● **What the exercise asks**
Could you write out each of the entries below, character for character?

● **Records to process**
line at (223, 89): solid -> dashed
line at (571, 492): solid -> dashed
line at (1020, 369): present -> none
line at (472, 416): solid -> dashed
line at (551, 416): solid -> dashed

● **Correct response**
line at (223, 89): solid -> dashed
line at (571, 492): solid -> dashed
line at (1020, 369): present -> none
line at (472, 416): solid -> dashed
line at (551, 416): solid -> dashed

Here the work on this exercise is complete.